Für "erfolgreiche Geschäftsmänner" sei vor allem die wirtschaftliche Situation der Türkei ein Grund dafür, dass das Interesse an der EU schwindet, erklärt Güclü Gencer. Gencer gehört selbst zu den Topunternehmern der Türkei. "In den letzten zehn Jahren hat sich die türkische Wirtschaft stark entwickelt. Die EU dagegen hatte mit der Wirtschaftskrise zu kämpfen", so Gencer im DW-Gespräch. Die EU wolle der Türkei ohnehin nicht zu- oder absagen, sondern die guten Beziehungen einfach nur aufrecht erhalten, sagt der junge Unternehmer. "Es gibt doch ohnehin schon Handelsabkommen zwischen der EU und der Türkei. Außerdem denke ich, dass die EU mehr von der Türkei profitiert als umgekehrt. Die Türkei hat eine enorm wichtige strategische Lage. Darauf wird die EU nie verzichten."

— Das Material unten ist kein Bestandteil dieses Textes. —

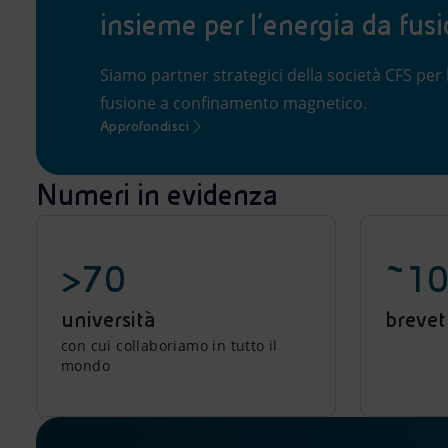
insieme per l’energia da fus
Siamo partner strategici della società CFS per 
fusione a confinamento magnetico.
Approfondisci
Numeri in evidenza
>70
~10
università
brevett
con cui collaboriamo in tutto il
mondo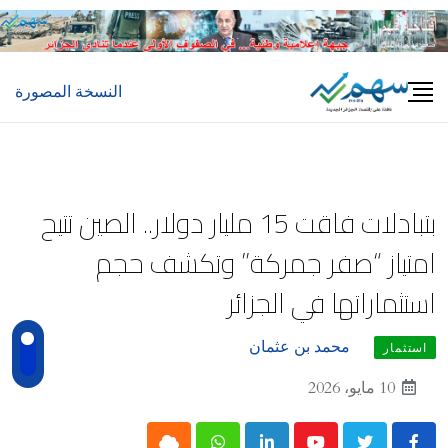
Ski
t
conten
النسخة المصورة
بتبادلات فاقت 15 مليار دولار.. الصين تتيح
امتياز “صفر جمركة” وتكشف حجم
استثماراتها في الجزائر
محمد بن عثمان
استثمار
10 مايو، 2026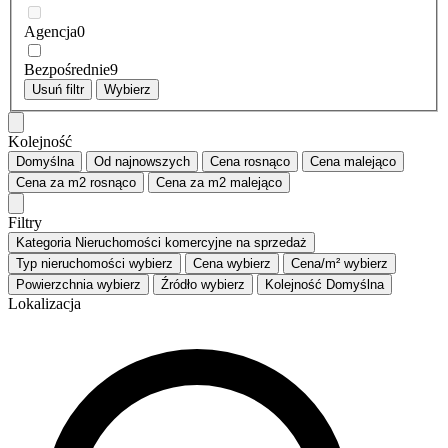
Agencja
0
Bezpośrednie
9
Usuń filtr
Wybierz
Kolejność
Domyślna
Od najnowszych
Cena
rosnąco
Cena
malejąco
Cena za m2
rosnąco
Cena za m2
malejąco
Filtry
Kategoria
Nieruchomości komercyjne na sprzedaż
Typ nieruchomości
wybierz
Cena
wybierz
Cena/m²
wybierz
Powierzchnia
wybierz
Źródło
wybierz
Kolejność
Domyślna
Lokalizacja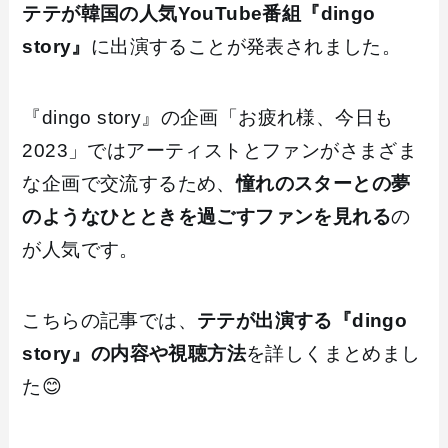
テテが韓国の人気YouTube番組『dingo
story』
に出演することが発表されました。
『dingo story』の企画「お疲れ様、今日も
2023」ではアーティストとファンがさまざま
な企画で交流するため、
憧れのスターとの夢
のようなひとときを過ごすファンを見れる
の
が人気です。
こちらの記事では、
テテが出演する『dingo
story』の内容や視聴方法
を詳しくまとめまし
た😊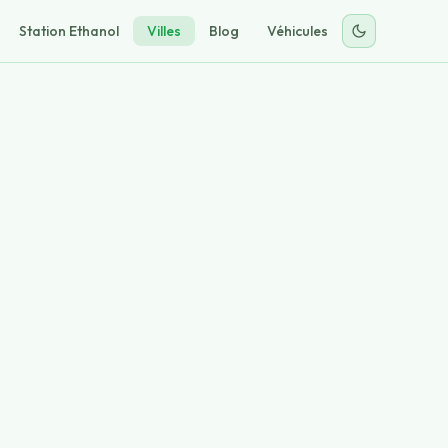
Station Ethanol
Villes
Blog
Véhicules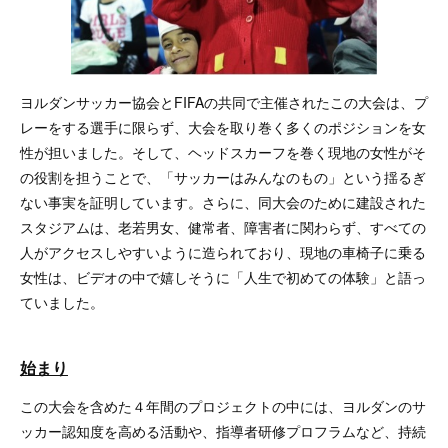
ヨルダンサッカー協会とFIFAの共同で主催されたこの大会は、プ
レーをする選手に限らず、大会を取り巻く多くのポジションを女
性が担いました。そして、ヘッドスカーフを巻く現地の女性がそ
の役割を担うことで、「サッカーはみんなのもの」という揺るぎ
ない事実を証明しています。さらに、同大会のために建設された
スタジアムは、老若男女、健常者、障害者に関わらず、すべての
人がアクセスしやすいように造られており、現地の車椅子に乗る
女性は、ビデオの中で嬉しそうに「人生で初めての体験」と語っ
ていました。
始まり
この大会を含めた４年間のプロジェクトの中には、ヨルダンのサ
ッカー認知度を高める活動や、指導者研修プロフラムなど、持続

Innenpolitische Krise steht im Fokus, nicht die EU

Die EU sei momentan tatsächlich nicht sonderlich beliebt im türkischen Volk, so Senem Aydin, Politikwissenschaftlerin an der Bilgi-Universität in Istanbul, gegenüber der DW. "Das liegt unter anderem an den vagen Versprechungen seitens der EU und dem ungewöhnlich langen Beitrittsprozess. Das Volk glaubt nicht mehr, dass die EU es ernst meint mit dem Beitritt der Türkei, vor allem weil die Türkei ein überwiegend muslimisch besiedeltes Land ist. Sie sind der Auffassung, dass die Türkei alle Kriterien erfüllen kann, aber am Ende dann trotzdem nicht Mitglied wird", so Aydin. Sogar die türkische Elite, die immer den EU-Beitritt wollte, verliere das Ziel ein wenig aus den Augen. "Das liegt aber vor allem an der innenpolitischen Situation. Die säkulare türkische Elite kämpft ums politische Überleben, um den Erhalt ihrer übriggebliebenen Macht. Die EU ist aus dem Blickfeld, sowohl für die türkische Öffentlichkeit als auch für die türkische Elite." Erdogans Politik sei außerdem anti-europäisch, so Aydin. "Er hat das Ziel schon lange aus den Augen verloren, als er merkte, dass ein EU-Beitritt nicht förderlich ist, um sich innenpolitisch zu profilieren. Ich denke nicht, dass Erdogan noch motiviert ist, mit der EU zu verhandeln."

Es sei trotzdem zu früh, um vom Ende des Europatraums zu sprechen. "Die Türkei geht momentan durch eine sehr unsichere Periode aufgrund der innenpolitischen Probleme. Die Aufmerksamkeit auf die Außenpolitik ist sehr gering. Die Beziehungen zu der EU hängen also teilweise auch davon ab, wie sich die türkische Innenpolitik entwickelt." Solange die offiziellen Verhandlungen weiterliefen, so Aydin, sei "die Aussicht auf eine EU-Kandidatur weiterhin gegeben".